Hundreds of SharePoint-focused admins, collaboration experts, developers and business stakeholders packed the room yesterday at SPTechCon Austin to listen to a keynote from Seth Patton, senior director of product management for Microsoft SharePoint and OneDrive and Chris McNulty, senior product marketing manager for SharePoint and Office 365.
The keynote got off to a strong start, and while in the format of a traditional corporate presentation, Patton's focus was clearly on connecting with the SharePoint community at hand.
Patton dove quickly into the SharePoint value propositions, rather than focusing on overall vision and mission. He gave a small nod to his audience by mentioning the Groove client — the basis of the original OneDrive for Business — which is usually never discussed in public, although SharePointers like those in the audience know it exists.
On-Premises, With a Case of Hybrid
Both Patton and McNulty reiterated Microsoft's commitment to on-premises throughout the presentation. They extolled the power of collaboration, citing an old New York Times figure that businesses waste $650 billion on poorly designed collaboration systems, compared with the 67 percent of customers who gain significant productivity improvements when a system is correctly implemented according to Avanade.
However, in spite of promises of “doubling down” with on premises, a "hybrid at the core" presentation bullet caught my eye. So, while on premises is clearly a priority, it looks as if we can expect the new features to still be developed cloud first.

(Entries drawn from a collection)
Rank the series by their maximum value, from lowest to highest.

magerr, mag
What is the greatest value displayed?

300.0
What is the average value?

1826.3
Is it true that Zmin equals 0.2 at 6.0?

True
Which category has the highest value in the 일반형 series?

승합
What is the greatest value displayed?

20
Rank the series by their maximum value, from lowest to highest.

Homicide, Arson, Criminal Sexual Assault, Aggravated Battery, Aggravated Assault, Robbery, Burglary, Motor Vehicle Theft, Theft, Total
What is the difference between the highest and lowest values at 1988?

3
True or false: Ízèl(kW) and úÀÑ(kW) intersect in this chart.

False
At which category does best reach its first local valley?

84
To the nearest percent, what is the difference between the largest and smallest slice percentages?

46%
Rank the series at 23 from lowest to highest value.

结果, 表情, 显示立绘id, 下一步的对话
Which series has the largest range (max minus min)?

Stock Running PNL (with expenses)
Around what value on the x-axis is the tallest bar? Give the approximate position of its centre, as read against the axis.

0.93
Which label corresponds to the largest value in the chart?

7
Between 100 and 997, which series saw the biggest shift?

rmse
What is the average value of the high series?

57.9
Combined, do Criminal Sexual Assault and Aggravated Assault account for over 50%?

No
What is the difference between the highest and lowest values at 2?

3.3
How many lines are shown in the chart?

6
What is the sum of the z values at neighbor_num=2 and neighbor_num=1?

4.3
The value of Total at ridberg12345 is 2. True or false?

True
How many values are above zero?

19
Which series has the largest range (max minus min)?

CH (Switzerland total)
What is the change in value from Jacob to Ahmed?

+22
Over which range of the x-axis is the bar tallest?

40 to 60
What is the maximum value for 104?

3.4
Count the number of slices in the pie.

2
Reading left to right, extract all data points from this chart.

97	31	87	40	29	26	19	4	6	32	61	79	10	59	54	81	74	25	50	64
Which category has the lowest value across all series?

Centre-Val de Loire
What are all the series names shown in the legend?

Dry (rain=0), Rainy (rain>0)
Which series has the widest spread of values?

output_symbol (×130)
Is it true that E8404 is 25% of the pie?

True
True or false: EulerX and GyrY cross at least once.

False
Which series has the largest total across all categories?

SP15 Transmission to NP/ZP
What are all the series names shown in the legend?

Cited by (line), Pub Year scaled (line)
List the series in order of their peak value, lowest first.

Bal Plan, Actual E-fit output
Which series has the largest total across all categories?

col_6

◆ List of tasks
- A) In the article about the SPTechCon keynote, what position does Seth Patton hold?
- B) Continue the article about the SPTechCon keynote from its last sentence.
The entries are separate material and have no connection to the article about the SPTechCon keynote.

◆ Outputs for the tasks
- A) He is senior director of product management for Microsoft SharePoint and OneDrive.

- B)
'Built for Trust'
The presentation repeatedly highlighted the phrase "built for trust." And while you're probably thinking that that sounds very much like a used car salesman pitch, Patton and McNulty handled it well.
They interpreted "built for trust" on two levels — identifying and overcoming customer trust issues with the cloud in general, and identifying and handling SharePoint concerns. Microsoft's priority is to earn trust for its cloud solutions.
What came through in the keynote is that this trust will not be treated as an afterthought, but will act as an integral piece of the development process in any new feature.
McNulty walked us quickly through some of the new features of team analytics, live from his Microsoft account. He offered up a scenario of how his manager, Seth, could work with him on work-life balance. He suggested using the data to establish a meeting's value, and as incentive for individuals to take full advantage of the in-person time together. We also saw a demonstration of the “Citizen Developer” focused PowerApps. He created forms from a simple console pulling in not only from SharePoint lists but external data sources.
While the keynote didn't break any new ground with announcements of functionality, what followed demonstrated the true focus. Patton, McNulty and senior product marketing manager for Microsoft, Jeremy Thake could be seen walking around the conference, gathering feedback, demonstrating Microsoft's commitment to in-person feedback, user-voice and a rapid development cycle based on customer needs.